Question

The average kinetic energy of thermal neutron is of the order of:
(Boltzmann’s constant ${k_B} =8 \times 10^{ - 5}{eV/K} $)
A. $0.03eV$
B. $3eV$
C. $3keV$
D. $3MeV$

Answer 1

Hint: First of all we know neutron energy is also called neutron detection temperature. It indicates a free neutron kinetic energy, usually given in electron volts. Neutron energy is distributed in different ranges; one of them is the thermal neutron. A thermal neutron is a free neutron with a kinetic energy of about 0.025eV.

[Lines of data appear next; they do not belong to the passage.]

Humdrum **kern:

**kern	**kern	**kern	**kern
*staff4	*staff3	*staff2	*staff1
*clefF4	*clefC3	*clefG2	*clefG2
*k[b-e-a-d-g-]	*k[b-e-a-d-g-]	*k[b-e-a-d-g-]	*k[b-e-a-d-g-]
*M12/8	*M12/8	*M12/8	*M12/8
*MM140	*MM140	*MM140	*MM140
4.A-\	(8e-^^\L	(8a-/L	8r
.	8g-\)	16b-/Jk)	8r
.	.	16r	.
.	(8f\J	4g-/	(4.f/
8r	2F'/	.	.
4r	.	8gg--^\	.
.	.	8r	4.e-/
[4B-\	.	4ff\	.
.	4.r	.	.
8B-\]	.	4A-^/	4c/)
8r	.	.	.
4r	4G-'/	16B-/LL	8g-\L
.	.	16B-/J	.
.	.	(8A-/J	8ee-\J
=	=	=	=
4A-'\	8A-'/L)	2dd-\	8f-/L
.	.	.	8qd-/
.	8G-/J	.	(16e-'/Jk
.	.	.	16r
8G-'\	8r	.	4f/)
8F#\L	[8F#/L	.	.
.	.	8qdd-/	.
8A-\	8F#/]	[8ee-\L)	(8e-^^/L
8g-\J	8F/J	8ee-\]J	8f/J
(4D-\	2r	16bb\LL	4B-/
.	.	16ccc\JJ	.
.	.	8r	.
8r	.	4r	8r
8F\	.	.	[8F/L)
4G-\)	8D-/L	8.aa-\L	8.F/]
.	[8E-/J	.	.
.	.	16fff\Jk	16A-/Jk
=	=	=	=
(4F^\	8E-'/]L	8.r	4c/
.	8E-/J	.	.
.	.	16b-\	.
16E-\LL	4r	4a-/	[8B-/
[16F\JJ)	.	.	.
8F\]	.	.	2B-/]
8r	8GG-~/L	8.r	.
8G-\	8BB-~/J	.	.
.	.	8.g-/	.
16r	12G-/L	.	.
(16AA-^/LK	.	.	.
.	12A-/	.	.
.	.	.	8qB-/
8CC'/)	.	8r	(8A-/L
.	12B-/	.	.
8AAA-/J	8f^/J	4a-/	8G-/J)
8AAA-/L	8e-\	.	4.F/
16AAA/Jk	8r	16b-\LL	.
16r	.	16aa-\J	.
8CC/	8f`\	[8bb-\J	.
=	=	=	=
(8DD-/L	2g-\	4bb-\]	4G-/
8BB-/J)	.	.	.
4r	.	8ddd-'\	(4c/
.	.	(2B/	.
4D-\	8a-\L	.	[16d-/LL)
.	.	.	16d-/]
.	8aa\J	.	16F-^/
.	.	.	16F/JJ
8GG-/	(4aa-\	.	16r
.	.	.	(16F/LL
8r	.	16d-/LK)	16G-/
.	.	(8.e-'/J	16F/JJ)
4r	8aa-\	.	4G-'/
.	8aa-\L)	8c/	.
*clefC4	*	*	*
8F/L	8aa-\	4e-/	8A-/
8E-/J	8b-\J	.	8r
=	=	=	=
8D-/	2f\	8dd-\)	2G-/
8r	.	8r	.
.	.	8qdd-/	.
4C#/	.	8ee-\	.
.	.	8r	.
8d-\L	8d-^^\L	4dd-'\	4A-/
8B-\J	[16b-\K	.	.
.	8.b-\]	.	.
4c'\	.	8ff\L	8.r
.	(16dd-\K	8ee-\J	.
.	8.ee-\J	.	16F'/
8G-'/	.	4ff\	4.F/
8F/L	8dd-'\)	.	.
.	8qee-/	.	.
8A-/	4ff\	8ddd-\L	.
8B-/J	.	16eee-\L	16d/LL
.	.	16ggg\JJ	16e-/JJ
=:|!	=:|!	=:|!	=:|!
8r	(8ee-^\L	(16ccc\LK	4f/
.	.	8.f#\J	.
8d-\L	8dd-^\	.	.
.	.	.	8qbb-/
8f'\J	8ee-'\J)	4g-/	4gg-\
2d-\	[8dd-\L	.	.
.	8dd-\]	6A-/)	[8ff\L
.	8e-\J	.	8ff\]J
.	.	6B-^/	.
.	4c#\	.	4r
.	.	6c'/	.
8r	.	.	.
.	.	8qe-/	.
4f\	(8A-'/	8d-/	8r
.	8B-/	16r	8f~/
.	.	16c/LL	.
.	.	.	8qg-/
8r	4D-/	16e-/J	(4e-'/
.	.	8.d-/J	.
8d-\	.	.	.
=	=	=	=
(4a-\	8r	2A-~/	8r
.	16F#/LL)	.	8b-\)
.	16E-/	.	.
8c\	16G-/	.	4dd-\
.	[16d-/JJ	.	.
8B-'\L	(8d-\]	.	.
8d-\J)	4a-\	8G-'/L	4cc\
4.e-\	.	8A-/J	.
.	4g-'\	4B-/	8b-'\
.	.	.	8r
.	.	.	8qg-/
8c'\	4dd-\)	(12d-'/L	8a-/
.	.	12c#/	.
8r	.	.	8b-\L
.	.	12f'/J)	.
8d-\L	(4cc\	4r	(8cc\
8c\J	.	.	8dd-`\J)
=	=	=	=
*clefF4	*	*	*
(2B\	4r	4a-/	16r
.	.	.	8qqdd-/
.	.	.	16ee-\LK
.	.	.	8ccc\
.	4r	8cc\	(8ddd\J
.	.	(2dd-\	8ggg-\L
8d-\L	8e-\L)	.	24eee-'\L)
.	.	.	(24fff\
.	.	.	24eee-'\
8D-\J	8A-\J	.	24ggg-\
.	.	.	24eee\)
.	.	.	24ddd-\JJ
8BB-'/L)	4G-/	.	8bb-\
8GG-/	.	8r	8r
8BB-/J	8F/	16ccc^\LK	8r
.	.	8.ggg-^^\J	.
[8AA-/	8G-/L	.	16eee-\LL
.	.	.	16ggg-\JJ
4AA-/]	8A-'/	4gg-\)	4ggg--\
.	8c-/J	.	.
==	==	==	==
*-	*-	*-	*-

Complete step by step solution:
The kinetic energy of thermal neutrons is calculated by the formula ($E = {k_B}T$), where ${k_B}$ the Boltzmann’s constant and T is the temperature in the Kelvin.
At $T = 20^\circ C = (293K)$
$E = {K_B}T = 8 \times 10^{ - 5}{eV/K} \times 293K$
$=0.03eV$

Additional information:
When we say a thermal neutron has energy ${k_B}T$, it means that there is a distribution of neutron energies owing to the temperature. This distribution is a Maxwell distribution and the most probable energy for a neutron in this distribution is ${k_B}T$. We choose this energy ${k_B}T$ as representative of a thermal neutron.

Note:
The atoms in a reactor will exhibit the same energy distribution as the neutrons because they will be at the same temperature. Thus, the most probable energy for the atoms in a reactor will be the same as that for the neutrons, 0.0253$eV$. Thermal neutrons have a different and sometimes much larger effective neutron absorption for a given nuclide than fast neutrons, and can therefore often be absorbed more easily by the atomic nucleus. This event is called neutron activation.